Twenty years after his death in December, 1968, Thomas Merton is still a very loved man and a dear friend of the Catholic Worker. We love him because he wrote with such grace and vision about God's love for us, and human injustices, and how to live as a believer in our oppressively pagan culture. He also touched us with his honesty and humor about his own struggle to be a person of faith. Like a lot of us lost souls in the materially over-developed first world, Merton had to grope his way to God. He had his battle scars, his psychic wounds. Unlike a lot of us, he took what was common, our human frailty, and transformed it into communion.
We love him also because he set aside everything to follow Christ. There are some people who seek the truth about themselves and about life so single-mindedly that they can't jump through the conventional hoops or adopt the standard labels. Instead they end up in strange places doing unusual things. Dorothy Day in the bowery handing out bowls of soup and Thomas Merton in the secluded hills of Kentucky chanting the office were pursuing the same insistent call. The spirit blows where it wills and we never know where it's going or from where it comes.

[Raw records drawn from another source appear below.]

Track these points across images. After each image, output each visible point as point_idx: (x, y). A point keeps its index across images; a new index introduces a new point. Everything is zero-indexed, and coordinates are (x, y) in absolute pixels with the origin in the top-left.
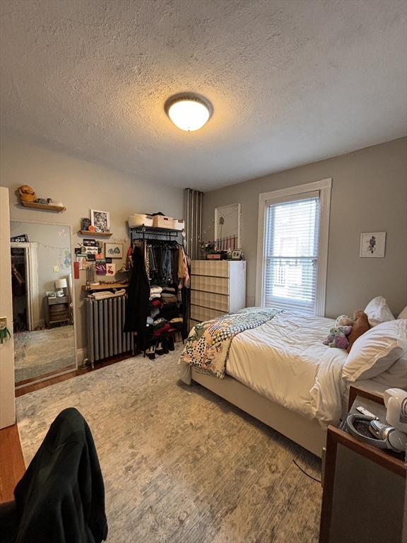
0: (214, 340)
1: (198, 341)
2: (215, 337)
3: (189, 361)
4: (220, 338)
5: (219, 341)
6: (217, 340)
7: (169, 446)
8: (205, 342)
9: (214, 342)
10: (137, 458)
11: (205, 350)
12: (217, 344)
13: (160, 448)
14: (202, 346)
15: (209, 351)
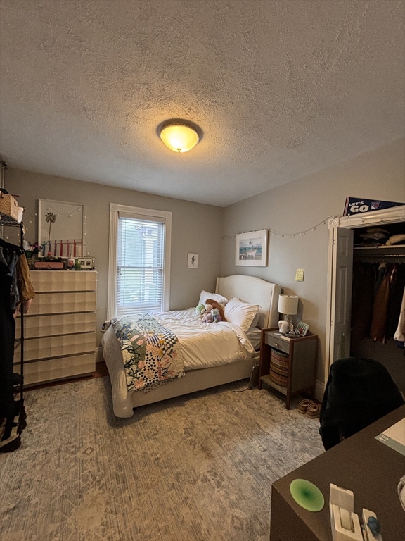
0: (164, 349)
1: (143, 360)
2: (163, 347)
3: (143, 385)
4: (169, 346)
5: (169, 348)
6: (166, 348)
7: (204, 449)
8: (153, 356)
9: (164, 352)
10: (209, 477)
11: (156, 363)
12: (168, 352)
13: (204, 456)
14: (152, 362)
15: (163, 362)
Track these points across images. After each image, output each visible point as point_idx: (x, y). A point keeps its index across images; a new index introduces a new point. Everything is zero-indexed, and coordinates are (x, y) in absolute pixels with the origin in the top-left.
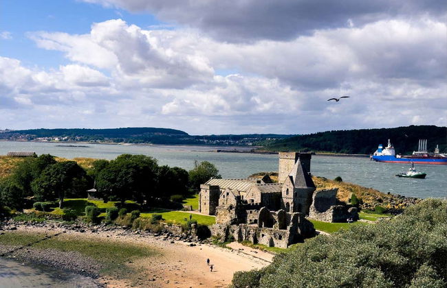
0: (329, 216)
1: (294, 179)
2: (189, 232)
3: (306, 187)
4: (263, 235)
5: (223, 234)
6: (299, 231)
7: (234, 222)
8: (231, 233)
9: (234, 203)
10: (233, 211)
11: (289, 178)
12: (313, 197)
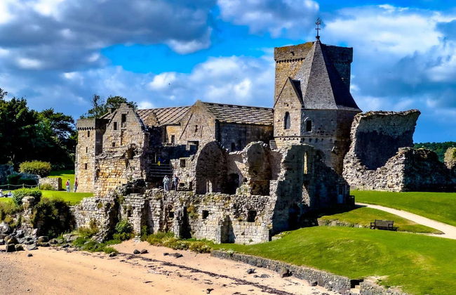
0: (393, 173)
1: (304, 88)
2: (16, 220)
3: (333, 107)
4: (206, 214)
5: (103, 220)
6: (306, 198)
7: (135, 188)
8: (124, 217)
9: (139, 140)
10: (136, 163)
11: (289, 85)
12: (353, 131)
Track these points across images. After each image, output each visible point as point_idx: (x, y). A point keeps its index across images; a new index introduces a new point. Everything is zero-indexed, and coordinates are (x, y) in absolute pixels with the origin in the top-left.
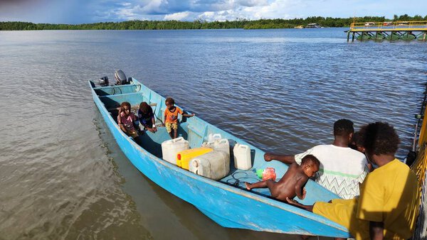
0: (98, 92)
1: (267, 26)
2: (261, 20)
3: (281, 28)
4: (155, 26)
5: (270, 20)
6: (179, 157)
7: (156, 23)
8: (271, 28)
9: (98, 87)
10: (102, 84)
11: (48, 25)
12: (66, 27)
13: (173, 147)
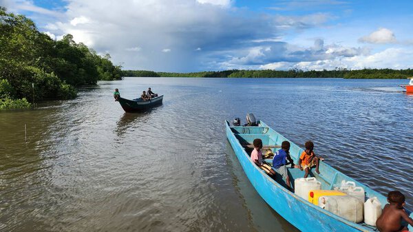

In his article, Pat Coy compares the lives of Day and Merton, revealing the many parallels between them even though outwardly their faith took very different forms. Tom Nelson, C.M., relates Merton's thought on violence and war as the betrayal of our humanness. Mary Luke Tobin, S.L., reflects upon Merton's faith as the root of his politics and personal action, the center from which he spoke with a prophetic voice. We include a time-line of Merton’s life to illustrate his remarkable journey in faith, and a few of his poems. Following the house articles, Barb Prosser writes a fitting "Round Table Talk” reflecting on the struggle to remain true to the best in each other. Our foreign correspondent and much missed community member, Ann Manganaro offers a heart-wrenching report from El Salvador. In this issue, which marks the twentieth anniversary of Thomas Merton's death, we hope to allow him to touch you once again with his joy in our common humanity and his abiding faith in God.